| Brief |
Copy every line of the data in which the word "middle" occurs.

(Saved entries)
----

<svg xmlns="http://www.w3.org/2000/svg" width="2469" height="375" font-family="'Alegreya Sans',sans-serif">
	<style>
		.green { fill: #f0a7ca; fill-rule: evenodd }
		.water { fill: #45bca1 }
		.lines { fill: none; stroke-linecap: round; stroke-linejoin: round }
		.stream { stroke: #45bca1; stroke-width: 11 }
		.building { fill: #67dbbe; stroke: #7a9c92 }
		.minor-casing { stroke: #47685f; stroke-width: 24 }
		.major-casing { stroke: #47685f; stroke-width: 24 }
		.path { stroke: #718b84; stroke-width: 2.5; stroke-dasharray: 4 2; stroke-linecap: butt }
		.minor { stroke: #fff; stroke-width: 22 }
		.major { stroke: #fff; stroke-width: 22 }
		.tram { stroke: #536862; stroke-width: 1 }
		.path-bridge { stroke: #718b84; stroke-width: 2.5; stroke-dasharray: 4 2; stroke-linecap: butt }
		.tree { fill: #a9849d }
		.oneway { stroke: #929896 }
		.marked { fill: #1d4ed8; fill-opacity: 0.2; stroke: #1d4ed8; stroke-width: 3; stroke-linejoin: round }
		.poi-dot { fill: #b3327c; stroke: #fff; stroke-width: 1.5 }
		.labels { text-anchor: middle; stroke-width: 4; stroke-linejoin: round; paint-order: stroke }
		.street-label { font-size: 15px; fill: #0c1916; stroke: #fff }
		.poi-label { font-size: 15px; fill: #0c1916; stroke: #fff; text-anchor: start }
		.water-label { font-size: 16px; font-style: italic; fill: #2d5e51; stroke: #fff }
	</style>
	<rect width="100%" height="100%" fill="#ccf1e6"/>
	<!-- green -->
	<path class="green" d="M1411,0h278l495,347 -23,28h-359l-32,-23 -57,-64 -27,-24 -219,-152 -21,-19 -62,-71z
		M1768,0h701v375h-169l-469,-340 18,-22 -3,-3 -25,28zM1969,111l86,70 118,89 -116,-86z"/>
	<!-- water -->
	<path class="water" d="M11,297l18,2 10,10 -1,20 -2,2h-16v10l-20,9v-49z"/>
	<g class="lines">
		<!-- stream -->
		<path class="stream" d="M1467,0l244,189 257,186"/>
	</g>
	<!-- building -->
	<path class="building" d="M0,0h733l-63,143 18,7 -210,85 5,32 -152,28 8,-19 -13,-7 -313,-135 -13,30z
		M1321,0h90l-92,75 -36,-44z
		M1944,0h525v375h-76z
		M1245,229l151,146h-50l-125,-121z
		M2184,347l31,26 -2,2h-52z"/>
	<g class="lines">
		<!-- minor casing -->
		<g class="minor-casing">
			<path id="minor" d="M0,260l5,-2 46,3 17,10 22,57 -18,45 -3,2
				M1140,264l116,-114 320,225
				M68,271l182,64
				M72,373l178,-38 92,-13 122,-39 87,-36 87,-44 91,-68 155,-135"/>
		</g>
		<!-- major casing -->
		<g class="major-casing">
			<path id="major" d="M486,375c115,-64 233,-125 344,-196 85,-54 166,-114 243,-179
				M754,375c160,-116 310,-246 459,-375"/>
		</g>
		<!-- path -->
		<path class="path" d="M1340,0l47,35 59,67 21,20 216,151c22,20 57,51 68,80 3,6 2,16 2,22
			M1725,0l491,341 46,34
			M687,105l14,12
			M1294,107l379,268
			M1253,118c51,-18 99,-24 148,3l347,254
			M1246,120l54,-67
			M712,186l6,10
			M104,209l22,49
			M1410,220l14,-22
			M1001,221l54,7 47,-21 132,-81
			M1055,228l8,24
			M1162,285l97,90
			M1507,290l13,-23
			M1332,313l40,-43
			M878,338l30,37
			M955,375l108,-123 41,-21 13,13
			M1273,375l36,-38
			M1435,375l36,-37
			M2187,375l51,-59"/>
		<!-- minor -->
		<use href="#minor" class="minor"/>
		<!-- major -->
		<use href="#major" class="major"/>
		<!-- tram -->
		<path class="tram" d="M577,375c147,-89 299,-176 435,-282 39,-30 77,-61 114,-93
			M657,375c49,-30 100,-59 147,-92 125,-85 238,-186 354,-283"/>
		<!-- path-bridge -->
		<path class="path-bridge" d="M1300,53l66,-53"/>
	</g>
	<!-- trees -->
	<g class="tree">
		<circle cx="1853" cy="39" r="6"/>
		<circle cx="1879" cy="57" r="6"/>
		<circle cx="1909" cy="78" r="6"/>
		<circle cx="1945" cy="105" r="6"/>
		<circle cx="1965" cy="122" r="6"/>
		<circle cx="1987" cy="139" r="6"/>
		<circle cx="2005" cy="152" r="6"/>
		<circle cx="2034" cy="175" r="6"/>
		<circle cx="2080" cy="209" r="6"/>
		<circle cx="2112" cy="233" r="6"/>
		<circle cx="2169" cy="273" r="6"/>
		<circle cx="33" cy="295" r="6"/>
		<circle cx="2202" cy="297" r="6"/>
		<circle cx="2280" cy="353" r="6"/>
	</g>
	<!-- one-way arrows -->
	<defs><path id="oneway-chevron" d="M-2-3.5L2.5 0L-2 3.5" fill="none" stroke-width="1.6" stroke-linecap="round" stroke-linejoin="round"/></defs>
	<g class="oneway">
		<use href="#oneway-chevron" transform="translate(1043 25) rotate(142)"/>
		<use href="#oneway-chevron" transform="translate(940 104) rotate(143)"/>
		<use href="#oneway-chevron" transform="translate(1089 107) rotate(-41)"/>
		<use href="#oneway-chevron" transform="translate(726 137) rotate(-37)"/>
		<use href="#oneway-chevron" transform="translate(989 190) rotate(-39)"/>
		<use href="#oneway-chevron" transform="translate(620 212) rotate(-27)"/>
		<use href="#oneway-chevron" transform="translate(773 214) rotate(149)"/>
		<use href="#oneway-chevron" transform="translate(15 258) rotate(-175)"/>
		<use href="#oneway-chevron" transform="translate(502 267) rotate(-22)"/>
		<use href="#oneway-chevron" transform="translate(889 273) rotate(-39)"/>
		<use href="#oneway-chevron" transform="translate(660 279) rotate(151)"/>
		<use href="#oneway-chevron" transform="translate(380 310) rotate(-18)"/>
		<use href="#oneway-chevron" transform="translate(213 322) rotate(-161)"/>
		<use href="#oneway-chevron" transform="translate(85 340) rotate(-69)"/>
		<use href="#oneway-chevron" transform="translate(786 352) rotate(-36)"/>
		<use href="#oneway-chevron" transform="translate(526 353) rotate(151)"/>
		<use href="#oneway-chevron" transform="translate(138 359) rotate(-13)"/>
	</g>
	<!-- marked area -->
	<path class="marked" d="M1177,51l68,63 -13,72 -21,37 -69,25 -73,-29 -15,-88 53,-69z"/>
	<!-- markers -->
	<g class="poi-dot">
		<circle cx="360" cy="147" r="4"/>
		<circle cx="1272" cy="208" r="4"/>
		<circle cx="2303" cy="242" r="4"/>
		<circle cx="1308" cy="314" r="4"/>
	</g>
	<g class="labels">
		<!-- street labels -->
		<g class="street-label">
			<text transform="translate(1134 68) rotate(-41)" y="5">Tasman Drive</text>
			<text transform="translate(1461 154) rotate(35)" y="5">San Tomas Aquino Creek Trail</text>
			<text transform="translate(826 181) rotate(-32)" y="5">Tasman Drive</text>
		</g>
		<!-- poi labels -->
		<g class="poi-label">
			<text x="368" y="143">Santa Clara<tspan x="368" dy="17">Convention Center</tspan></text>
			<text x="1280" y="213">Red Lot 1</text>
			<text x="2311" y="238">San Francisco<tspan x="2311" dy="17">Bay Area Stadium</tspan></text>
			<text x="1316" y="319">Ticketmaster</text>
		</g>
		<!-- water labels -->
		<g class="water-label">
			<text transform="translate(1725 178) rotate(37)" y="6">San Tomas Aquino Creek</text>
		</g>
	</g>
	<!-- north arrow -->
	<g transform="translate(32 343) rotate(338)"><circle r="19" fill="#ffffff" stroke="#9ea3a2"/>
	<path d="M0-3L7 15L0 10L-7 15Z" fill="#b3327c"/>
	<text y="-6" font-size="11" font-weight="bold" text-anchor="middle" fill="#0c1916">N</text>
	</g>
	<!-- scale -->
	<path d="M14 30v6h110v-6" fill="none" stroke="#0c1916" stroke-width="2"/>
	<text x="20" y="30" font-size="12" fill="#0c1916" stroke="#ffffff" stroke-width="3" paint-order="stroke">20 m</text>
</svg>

----

| Reply |
		.labels { text-anchor: middle; stroke-width: 4; stroke-linejoin: round; paint-order: stroke }
	<text y="-6" font-size="11" font-weight="bold" text-anchor="middle" fill="#0c1916">N</text>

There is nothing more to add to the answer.